While Ferguson’s students study the environment, many teachers say Bellingham public schools lack environmental education.
"There is very little environmental education in (Bellingham’s public) schools," said Jackie Brown, a third-grade teacher at Alderwood Elementary.
The public-school administration pressures teachers to teach with the goal of high achievement on state standardized testing, in concurrence with the No Child Left Behind Act, Brown said.
From the school grounds to Padilla Bay, Brown’s third-grade students experience education outdoors. Representatives from RE Sources make paper with the class and teach students about recycling. Students raise salmon, working closely with members of the Nooksack Indian Reservation. The students also are working on an in-depth rocky-shore experiment. They compare high and low tides and explore how tides and oil spills affect the animals that live on the shore.
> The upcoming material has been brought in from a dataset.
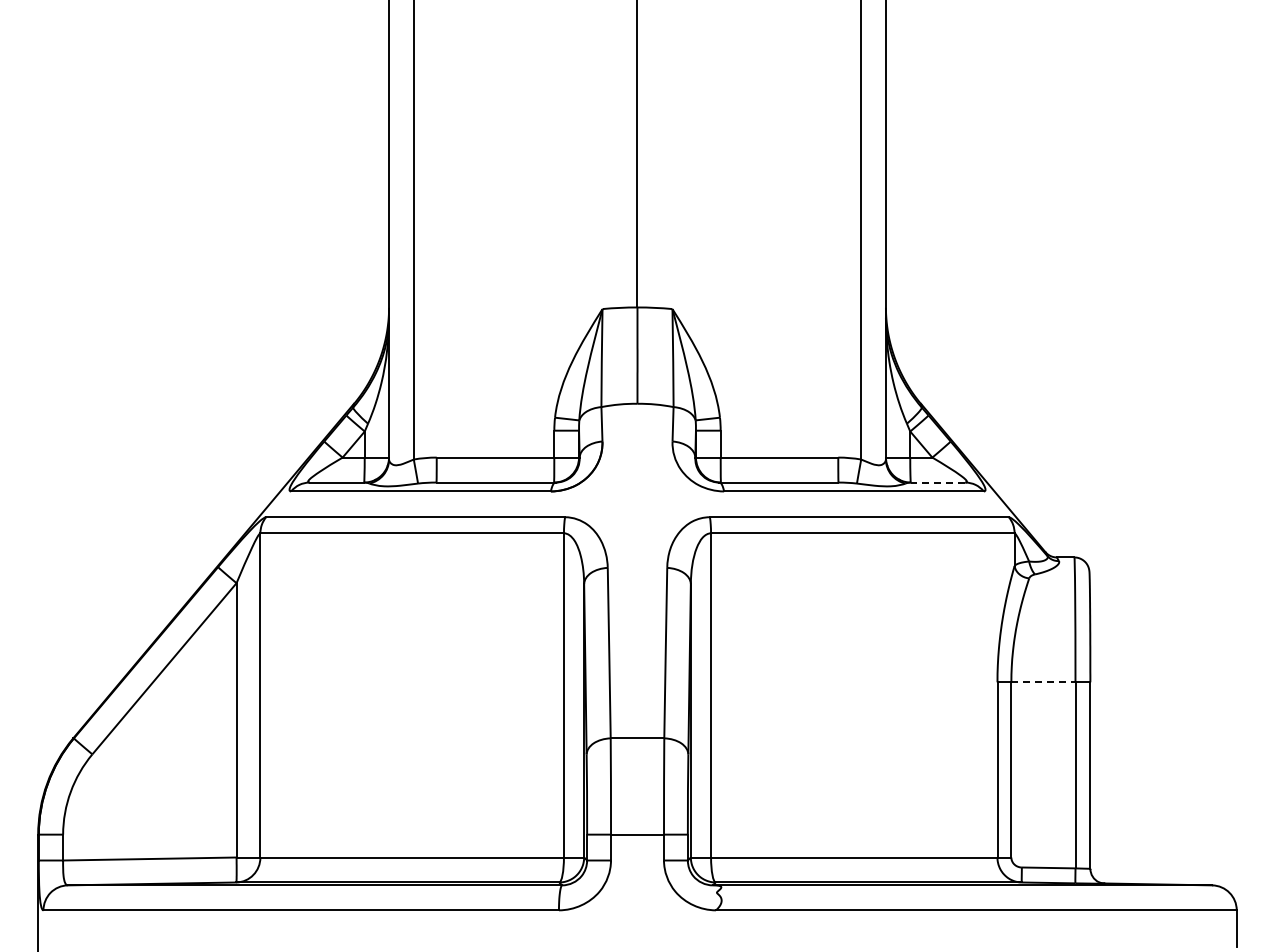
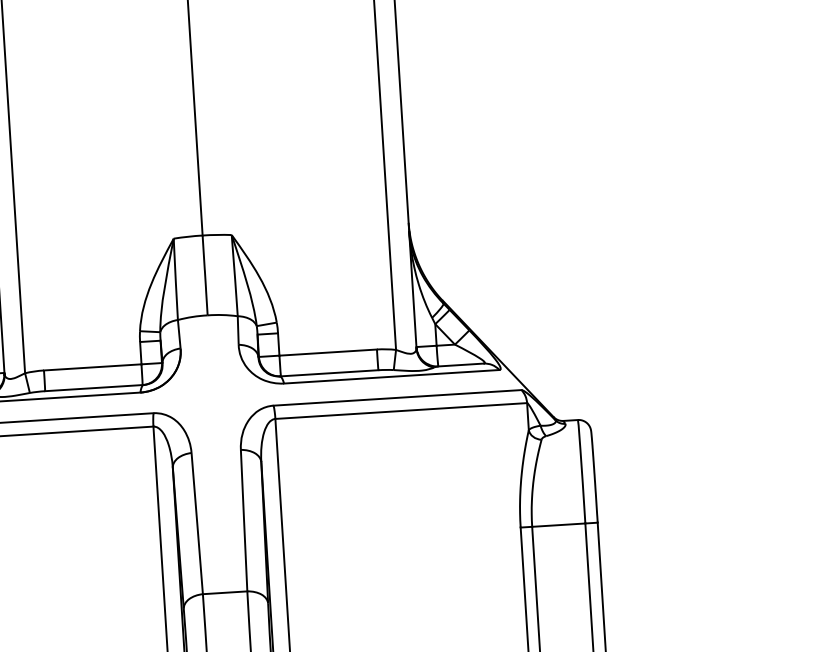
line: (937, 482) -> (460, 364), dashed -> solid
line: (1043, 682) -> (558, 525), dashed -> solid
Though the class participates in a variety of projects, difficulties in teaching students about the environmental persist.
"Something challenging about environmental education is that (environmental problems are) very depressing," Brown said. "When we studied oil spills, this is when the students found themselves getting depressed, for we saw that there is no way to truly clean up an oil spill completely."
To overcome that obstacle, Brown focuses on remaining positive. She asks herself, "What do we want the future to look like?"
Brown’s advice to environmental educators is to focus on solutions. She also stresses that people don’t have to be teachers to make a positive impact on the environment. They should consider environmental issues no matter what their field of work is, she said.
Teachers like Ferguson and Brown and city employees like Fedale set examples of how to integrate environmental education into public-school curricula, creating a generation more conscious of its impact on the planet.
"We need to ask ourselves what we are educating for," Brown said. "We’re handing our children a planet in devastation. It is our responsibility to educate our children about the problems they will be facing."